--- Text passage ---
--- --- ---

Bosnians do NOT eat Pork or pig because they are Muslims. Fast food, except cevapi and pita/burek are stew (corbah), soup (soupa) etc.
Bread is consumed with all savory foods. Anywhere you go in Bosnia and Herzegovina you will not find spicy food - for spicing their food they use Vegeta which is a mixture of dry vegetables and in a very small quantity chilly.
The most popular food in Sarajevo are Cevapi, the omnipresent Balkan kebab, and numerous variations of pita/burek, a pastry made of file dough and stuffed with meat (Burek), cheese (Sirnica), spinach (Zeljanica) or apple (Jabukovasa).
On special occaions Bosnians eat a lamb on a spit (janjetinu) or like a pie (pita/burek) or a meat like a patty (cevap) for dinner nut for desert, Bosnians eat Baklava and other delicious sweets and cakes like doughnuts mainly with jam (krofne)

--- --- ---

--- Data rows ---
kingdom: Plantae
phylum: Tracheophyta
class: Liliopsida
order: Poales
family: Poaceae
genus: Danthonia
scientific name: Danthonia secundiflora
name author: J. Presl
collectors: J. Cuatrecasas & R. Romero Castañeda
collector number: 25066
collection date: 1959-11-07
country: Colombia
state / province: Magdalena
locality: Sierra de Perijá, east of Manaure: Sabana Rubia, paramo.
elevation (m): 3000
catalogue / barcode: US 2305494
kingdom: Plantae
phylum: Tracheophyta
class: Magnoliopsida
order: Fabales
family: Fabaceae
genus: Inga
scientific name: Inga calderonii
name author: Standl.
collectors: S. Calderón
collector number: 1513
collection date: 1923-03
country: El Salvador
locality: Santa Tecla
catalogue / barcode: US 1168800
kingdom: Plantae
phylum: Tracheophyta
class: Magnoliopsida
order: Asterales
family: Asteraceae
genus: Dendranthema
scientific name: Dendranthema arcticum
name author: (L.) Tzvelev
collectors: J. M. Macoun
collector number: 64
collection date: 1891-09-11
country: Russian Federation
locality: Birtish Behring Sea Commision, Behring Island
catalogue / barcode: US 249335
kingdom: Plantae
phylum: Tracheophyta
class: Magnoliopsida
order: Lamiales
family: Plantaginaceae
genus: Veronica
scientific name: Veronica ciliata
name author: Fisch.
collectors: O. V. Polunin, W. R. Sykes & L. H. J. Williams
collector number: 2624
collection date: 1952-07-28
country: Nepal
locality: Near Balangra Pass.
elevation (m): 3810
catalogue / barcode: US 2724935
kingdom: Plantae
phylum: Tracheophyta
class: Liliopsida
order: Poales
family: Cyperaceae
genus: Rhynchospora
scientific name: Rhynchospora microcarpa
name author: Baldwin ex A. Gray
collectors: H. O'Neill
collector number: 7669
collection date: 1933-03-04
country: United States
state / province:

--- --- ---

--- Requests ---
1. Answer these from the Bosnian food text:
(a) What reason does it give for Bosnians not eating pork?
(b) What is eaten with all savory foods?
(c) What filling does Zeljanica have?
2. Using the Bosnian food text, list every filling it names for pita/burek, each with the local name given for that version.
3. From the Bosnian food text, extract the passage that begins at "Bread is consumed" and stops after "with jam (krofne)".

--- Results ---
1.
(a) They are Muslims.
(b) Bread.
(c) Spinach.

2.
- Meat (Burek)
- Cheese (Sirnica)
- Spinach (Zeljanica)
- Apple (Jabukovasa)

3.
Bread is consumed with all savory foods. Anywhere you go in Bosnia and Herzegovina you will not find spicy food - for spicing their food they use Vegeta which is a mixture of dry vegetables and in a very small quantity chilly.
The most popular food in Sarajevo are Cevapi, the omnipresent Balkan kebab, and numerous variations of pita/burek, a pastry made of file dough and stuffed with meat (Burek), cheese (Sirnica), spinach (Zeljanica) or apple (Jabukovasa).
On special occaions Bosnians eat a lamb on a spit (janjetinu) or like a pie (pita/burek) or a meat like a patty (cevap) for dinner nut for desert, Bosnians eat Baklava and other delicious sweets and cakes like doughnuts mainly with jam (krofne)